• EXERCISE DETAILS: The reply consists of one number only: how many lines in the listing below contain the word "gcpl".

• MATERIAL SHOWN:
========

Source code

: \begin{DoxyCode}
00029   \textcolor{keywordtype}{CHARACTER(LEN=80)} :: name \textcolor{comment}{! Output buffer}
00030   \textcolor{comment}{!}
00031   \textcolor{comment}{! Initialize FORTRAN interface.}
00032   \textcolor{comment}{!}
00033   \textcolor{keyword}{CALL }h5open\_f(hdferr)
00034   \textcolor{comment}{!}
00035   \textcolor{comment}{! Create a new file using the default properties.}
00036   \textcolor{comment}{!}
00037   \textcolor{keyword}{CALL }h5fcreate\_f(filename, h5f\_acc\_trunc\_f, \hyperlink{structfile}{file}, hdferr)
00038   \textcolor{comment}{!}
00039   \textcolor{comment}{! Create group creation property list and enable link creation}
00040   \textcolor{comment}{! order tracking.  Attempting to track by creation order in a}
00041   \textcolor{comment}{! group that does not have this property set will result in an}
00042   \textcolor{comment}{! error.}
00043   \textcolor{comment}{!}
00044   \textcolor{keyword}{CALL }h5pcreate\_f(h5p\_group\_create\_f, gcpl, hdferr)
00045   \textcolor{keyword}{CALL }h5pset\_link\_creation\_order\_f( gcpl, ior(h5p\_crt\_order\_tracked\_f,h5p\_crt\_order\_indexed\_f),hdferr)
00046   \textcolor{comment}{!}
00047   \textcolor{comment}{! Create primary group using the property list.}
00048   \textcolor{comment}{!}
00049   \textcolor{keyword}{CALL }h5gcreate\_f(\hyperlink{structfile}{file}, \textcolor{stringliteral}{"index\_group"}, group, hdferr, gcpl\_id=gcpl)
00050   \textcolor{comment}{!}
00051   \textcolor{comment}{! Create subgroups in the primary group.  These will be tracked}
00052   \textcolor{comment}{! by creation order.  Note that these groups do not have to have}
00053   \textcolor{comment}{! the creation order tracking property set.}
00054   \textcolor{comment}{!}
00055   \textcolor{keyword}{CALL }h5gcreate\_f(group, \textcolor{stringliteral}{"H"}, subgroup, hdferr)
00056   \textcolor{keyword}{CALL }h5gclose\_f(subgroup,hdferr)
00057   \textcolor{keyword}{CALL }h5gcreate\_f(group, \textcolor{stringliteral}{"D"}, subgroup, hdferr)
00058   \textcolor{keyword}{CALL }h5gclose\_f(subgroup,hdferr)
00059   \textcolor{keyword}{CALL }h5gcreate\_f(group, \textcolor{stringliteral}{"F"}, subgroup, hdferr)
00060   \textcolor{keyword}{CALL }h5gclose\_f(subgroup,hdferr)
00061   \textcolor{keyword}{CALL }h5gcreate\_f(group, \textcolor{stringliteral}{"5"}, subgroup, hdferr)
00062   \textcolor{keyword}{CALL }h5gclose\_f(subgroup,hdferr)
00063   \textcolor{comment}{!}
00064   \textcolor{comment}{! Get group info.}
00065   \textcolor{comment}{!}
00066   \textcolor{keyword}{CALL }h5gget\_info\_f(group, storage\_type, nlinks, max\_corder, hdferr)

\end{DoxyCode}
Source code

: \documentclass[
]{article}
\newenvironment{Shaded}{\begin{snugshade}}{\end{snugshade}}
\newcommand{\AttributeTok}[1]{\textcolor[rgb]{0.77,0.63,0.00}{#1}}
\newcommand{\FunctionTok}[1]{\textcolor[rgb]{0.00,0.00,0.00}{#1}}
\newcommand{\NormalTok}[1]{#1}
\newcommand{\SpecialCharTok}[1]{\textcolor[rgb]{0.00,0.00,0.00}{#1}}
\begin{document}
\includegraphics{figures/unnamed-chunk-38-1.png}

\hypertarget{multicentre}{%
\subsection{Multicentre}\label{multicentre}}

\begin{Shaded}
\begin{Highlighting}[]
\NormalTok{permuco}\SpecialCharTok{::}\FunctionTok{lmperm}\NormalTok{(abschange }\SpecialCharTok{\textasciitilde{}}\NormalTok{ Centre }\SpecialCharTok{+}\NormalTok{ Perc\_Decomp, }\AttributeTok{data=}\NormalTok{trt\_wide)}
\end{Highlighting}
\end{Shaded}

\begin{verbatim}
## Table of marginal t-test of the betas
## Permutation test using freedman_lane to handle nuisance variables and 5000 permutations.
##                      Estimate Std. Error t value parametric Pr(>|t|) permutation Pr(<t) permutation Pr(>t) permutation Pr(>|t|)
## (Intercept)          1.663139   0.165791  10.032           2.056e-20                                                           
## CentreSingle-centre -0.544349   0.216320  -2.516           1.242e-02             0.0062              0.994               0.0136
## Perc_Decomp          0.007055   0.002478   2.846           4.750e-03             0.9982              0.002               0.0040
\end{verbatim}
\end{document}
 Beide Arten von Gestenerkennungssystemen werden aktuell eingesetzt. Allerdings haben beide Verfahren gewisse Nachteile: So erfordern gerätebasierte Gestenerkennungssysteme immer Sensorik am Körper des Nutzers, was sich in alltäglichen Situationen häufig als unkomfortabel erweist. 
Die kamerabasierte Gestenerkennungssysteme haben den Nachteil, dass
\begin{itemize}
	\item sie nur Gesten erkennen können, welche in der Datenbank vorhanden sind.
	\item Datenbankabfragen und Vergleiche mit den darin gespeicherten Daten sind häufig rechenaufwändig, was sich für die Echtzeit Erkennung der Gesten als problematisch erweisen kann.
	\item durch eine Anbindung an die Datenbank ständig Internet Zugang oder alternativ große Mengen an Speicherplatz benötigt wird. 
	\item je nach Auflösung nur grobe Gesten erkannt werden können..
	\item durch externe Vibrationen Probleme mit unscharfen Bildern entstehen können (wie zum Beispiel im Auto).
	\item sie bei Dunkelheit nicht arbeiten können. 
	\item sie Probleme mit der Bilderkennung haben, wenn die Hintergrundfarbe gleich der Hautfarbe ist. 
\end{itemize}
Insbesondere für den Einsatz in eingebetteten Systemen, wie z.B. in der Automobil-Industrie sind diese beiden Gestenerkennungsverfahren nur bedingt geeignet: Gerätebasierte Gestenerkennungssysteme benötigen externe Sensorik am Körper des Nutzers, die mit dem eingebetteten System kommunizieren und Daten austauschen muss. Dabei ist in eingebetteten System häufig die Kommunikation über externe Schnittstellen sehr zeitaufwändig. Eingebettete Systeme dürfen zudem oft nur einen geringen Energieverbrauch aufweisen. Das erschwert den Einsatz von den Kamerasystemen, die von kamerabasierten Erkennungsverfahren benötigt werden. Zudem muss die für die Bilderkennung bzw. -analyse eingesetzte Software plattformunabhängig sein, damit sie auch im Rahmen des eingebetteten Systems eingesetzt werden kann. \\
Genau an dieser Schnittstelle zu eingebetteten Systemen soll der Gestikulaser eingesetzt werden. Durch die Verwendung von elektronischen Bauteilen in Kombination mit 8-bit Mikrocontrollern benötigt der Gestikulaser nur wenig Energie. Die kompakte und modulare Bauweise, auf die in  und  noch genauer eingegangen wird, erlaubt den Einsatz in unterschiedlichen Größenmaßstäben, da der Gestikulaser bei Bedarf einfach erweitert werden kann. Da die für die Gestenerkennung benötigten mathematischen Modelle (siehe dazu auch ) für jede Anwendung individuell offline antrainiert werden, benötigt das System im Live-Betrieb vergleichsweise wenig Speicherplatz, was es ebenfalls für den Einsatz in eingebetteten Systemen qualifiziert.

========

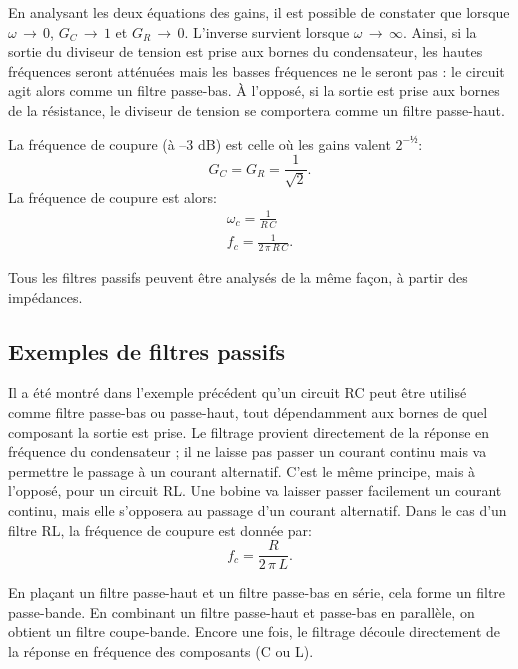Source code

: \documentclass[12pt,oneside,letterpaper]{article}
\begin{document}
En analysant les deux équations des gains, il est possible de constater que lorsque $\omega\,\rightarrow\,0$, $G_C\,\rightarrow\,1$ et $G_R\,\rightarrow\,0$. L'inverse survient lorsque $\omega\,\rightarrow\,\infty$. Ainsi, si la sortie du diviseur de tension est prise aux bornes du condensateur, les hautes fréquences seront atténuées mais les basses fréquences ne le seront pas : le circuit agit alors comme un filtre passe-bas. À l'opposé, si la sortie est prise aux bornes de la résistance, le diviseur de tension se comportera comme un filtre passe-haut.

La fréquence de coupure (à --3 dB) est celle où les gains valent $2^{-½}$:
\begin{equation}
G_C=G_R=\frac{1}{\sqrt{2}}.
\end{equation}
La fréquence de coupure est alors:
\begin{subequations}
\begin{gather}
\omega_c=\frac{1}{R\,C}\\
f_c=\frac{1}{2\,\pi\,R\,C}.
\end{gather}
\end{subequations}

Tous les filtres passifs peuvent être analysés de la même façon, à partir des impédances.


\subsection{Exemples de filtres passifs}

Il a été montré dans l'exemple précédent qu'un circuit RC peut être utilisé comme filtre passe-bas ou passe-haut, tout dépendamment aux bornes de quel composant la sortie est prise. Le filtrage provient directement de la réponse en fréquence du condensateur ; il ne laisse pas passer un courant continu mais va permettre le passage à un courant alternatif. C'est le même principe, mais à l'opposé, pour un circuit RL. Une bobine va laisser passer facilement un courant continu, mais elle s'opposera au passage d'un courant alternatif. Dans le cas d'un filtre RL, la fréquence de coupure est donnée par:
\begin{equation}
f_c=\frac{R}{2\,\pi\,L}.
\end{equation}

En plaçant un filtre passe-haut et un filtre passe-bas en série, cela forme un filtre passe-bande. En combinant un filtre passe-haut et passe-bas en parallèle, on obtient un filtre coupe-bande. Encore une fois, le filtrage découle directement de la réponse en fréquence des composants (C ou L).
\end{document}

========

• RESULT: 3